Sony Professional USA and Europe have begun teasing the launch of a new FS-series camcorder, creating the hashtag #MissingPiece to suggest that something’s coming to their line-up between the NEX-FS700 and PXW-FS7, as seen in their meme above. It wasn’t a sure clue, but leading up to that, their big price break on the FS700 was timed to match. The continued value of that workhorse raises some interesting issues about what this missing piece should be after all. (I leave it to that Dutch panhandling rumor site, which shall remain nameless, to speculate…and then beg for clicks to pay for dinner as always.)
Click here to register directly with Sony for an update on the launchSerious filmmakers are still making use of the NEX-FS700 with great results. It added the in-body ND filters that Sony had claimed were impossible on the NEX-FS100, and its purpose-built Super 35mm sensor has big photosites for low-light sensitivity rivaled only by their a7S that’s arguably not a viable option for many professional applications (basically, the a7’s have the form factor of a point-and-shoot purse cam). My line in the sand, for example, is balanced XLR audio inputs: anything without that is in B-camera territory! The AVCHD internal codec’s not great, though, recording 8-bit 4:2:0 color at a low bitrate that grades poorly. It’s basically the same as the FS100, which remains my sentimental favorite, still a central part of my kit. So the first thing we could expect from the #MissingPiece is XAVC.

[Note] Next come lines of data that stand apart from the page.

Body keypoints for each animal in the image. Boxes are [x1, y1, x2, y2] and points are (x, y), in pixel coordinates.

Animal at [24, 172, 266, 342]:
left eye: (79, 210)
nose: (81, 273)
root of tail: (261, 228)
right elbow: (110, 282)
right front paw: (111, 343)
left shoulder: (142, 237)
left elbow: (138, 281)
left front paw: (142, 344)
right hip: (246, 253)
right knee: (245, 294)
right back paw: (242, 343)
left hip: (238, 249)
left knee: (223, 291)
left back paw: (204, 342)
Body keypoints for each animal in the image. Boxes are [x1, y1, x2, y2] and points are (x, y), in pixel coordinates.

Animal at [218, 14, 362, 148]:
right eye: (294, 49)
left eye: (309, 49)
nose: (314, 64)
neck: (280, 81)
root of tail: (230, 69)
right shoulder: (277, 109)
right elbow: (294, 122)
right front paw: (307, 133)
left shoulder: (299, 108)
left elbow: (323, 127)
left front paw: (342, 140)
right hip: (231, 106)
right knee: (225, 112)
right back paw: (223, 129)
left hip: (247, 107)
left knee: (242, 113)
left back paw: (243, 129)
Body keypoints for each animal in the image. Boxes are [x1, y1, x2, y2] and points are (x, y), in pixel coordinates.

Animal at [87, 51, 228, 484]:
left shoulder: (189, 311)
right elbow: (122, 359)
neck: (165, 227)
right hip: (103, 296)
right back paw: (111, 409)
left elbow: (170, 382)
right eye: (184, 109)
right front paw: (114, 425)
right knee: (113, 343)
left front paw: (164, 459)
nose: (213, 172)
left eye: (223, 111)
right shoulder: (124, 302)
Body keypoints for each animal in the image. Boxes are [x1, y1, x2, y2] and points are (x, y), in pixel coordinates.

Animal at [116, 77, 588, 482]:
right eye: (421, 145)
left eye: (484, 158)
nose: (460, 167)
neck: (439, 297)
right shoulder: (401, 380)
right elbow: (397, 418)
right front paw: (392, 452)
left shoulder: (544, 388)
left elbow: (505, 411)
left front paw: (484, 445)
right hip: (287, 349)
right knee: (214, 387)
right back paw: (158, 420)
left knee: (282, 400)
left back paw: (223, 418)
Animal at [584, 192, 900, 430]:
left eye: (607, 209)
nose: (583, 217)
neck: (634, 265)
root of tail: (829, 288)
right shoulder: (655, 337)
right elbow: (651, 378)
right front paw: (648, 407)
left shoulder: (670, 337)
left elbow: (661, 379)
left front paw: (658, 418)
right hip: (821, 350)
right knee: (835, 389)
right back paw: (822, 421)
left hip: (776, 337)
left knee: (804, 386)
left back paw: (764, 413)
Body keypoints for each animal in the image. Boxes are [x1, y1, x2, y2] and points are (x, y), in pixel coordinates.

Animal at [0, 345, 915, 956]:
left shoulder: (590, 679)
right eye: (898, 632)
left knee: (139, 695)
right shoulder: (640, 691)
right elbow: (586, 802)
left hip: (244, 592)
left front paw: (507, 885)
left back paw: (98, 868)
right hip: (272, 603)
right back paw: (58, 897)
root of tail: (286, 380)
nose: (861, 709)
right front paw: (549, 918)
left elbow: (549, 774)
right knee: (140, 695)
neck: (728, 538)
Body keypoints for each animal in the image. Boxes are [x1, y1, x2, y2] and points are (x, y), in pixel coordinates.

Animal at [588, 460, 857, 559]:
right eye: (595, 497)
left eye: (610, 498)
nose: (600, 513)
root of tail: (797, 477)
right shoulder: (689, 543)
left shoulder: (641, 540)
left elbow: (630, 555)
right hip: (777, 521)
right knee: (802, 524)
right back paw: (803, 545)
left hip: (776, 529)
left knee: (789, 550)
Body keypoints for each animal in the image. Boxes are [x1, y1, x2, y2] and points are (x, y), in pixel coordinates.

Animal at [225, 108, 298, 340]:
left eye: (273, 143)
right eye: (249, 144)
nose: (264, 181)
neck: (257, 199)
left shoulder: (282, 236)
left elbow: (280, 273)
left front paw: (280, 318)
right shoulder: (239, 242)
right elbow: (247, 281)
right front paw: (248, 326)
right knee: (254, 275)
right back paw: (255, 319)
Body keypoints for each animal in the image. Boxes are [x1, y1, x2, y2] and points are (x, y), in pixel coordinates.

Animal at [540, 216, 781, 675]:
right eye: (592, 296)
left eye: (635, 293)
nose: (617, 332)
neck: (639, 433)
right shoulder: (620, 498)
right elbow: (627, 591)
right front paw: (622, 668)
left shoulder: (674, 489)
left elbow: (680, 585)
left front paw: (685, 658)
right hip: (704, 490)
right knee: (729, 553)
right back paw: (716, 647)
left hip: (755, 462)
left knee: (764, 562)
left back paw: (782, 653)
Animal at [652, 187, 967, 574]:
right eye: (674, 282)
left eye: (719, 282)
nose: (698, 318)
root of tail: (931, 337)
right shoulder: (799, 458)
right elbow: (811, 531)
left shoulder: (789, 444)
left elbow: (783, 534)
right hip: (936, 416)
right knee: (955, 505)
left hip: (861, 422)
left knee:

But we’ve got that in the PXW-FS7, upgraded to 4K internal recording at 10-bit 4:2:2 color, with a better form factor for shoulder-mounted shooting. At $8,000 USD, though, it’s pretty cost-prohibitive to a certain kind of shooter who’s not writing off expenses, or renting, or sending their bill up to deeper pockets. And it’s getting “old” in this light-speed tech niche.
It also doesn’t have a full-frame sensor. And that’s where I’m going with this: there’s no disputing by now that the a7R II is a full-frame 4K wonder (despite its form factor), but it has a massive product defect: it overheats. (More on that soon here, as I’ve been shooting with it for a few weeks.) All eyes are on the dream of a video-focused a7S II, but the chip fabrication evolution that’s necessary for heat reduction, within the original a7S form factor, is probably a product cycle or two away (kind of like the tick-tock of Intel microprocessor development). Bottom line, the only way to get that ideal real-world combination of shooting features without overheating — in-body image stabilization while actually moving around (not just shooting a locked-down static shot of a potted cactus), plus heavy number crunching for XAVC 4K compression on actual kinetic footage — Sony needs a bigger form factor with proper heat management for full-frame 4K. Their CineAlta line doesn’t have it yet, but will the FS line get it first? If Sony plays things right, that’s the #MissingPiece. We’ll find out in exactly one week.